Jesus prayed on our behalf in John 17:13, “Now I am coming to you, and I speak these things in the world so that they may have my joy completed in them.” Jesus wants us to have full joy, his joy.
This sense of God-centered happiness doesn’t neglect the reality that life is hard and that many things seek to rob our joy. In fact, Jesus continued to pray in John 17:14-18 about how the world will hate his followers because it hates him, and how his intent is not to remove us from the world but to send us into the world just as he was sent to bring hope. And Paul in Romans 12 tells us that just as we are to rejoice with those who rejoice we are to weep with those who weep.
Life has many hard moments. Life has many circumstances that seek to rob our joy.
Yet, as Hebrews 12:1-2 explains, even Jesus could take joy as he looked toward his death on the cross for what it was accomplishing–our salvation. So, we can face trials with joy, not because the hardship itself is a happy occasion, but because God is going to bring good out of everything that happens (James 1:2-4, Romans 8:28-29).
And God provides for us that we can find joy in the good times and the bad, that we can find happiness in him even in the midst of sorrow and tears. He does it as his Spirit works in our hearts. The Spirit reminds us of the eternal joys that are coming that will drown out even the darkest moments of this day (Romans 8:18).
So, let us seek to be as joyful as possible and let us pray that God would increase his joy in our hearts.
Next time, we’ll consider the spiritual fruit of peace.
Scripture quotations taken from the Christian Standard Bible (CSB).
The first fruit of the Spirit listed in Galatians 5:22-23 is love.
Most people will tell you that love is “more than a feeling.” True love is a commitment, especially committing to another’s good. But love isn’t only a commitment. Love indeed involves the affections. If you ask a man if he loves his wife and he says “yes” but the thought of her doesn’t bring a sense of happiness as well, then you would naturally wonder what is wrong in the relationship.
If you consider passages such as 1 Corinthians 13, love could be best defined in this way: A commitment to happily seek the best for another.
Love is listed first among the fruit of the Spirit, because in the Bible’s story love takes a preeminent role. Indeed, the Bible is a book of love, an adventure romance about a valiant warrior (Jesus) pursing and winning back his wayward love (the church). We are also told that God is love and that all true love flows from God.
And then, in Matthew 22, when Jesus is asked about the greatest command in the Law, his answer is that we love God supremely and love others deeply.

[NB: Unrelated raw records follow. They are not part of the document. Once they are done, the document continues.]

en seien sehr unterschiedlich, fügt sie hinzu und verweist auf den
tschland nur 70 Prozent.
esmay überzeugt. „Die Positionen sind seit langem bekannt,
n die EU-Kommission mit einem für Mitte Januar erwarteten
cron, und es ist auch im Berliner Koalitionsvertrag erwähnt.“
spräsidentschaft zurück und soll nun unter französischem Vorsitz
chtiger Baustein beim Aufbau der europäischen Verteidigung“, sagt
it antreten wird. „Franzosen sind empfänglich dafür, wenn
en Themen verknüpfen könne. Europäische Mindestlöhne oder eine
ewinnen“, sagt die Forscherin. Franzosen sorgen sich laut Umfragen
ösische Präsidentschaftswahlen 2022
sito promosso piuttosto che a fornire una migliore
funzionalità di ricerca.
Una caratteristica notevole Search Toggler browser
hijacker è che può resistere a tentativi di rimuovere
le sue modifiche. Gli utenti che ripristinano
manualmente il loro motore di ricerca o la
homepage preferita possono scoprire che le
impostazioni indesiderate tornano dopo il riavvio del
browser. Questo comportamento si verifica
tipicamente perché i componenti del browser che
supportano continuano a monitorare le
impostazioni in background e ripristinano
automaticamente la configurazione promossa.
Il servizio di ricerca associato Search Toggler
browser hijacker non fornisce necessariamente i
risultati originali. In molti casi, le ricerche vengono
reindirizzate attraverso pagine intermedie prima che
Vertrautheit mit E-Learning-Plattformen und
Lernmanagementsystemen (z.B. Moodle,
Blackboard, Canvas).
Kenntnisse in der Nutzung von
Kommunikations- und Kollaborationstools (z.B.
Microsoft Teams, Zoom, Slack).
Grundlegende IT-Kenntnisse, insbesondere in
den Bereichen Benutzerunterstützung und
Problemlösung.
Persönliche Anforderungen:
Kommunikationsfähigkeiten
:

Love is to be the blood pumping through the veins of God’s people.
It’s easy for us to love others when we feel loved by them or when they benefit us in some way. But the Bible doesn’t tell us to only love those who love us. We also are to love all that we encounter (granted this will be a different type of love than we have for spouse or child or parent, but still it’s a seeking of their best as we are able), and we are to even love our enemies.
This is where things get hard and it takes a supernatural strength within. This is where the Spirit works on our hearts so that our love will expand. God, after all, loved us when we were his enemies, giving us Jesus so that sinful rebels might become beloved sons and daughters (Romans 5).
That is one of our great hopes–that people who in the moment count us as their enemies might instead be brothers and sisters in eternity, relishing the joy of Christ.
So, let us seek to love well and let us pray that God would grow this fruit in our lives.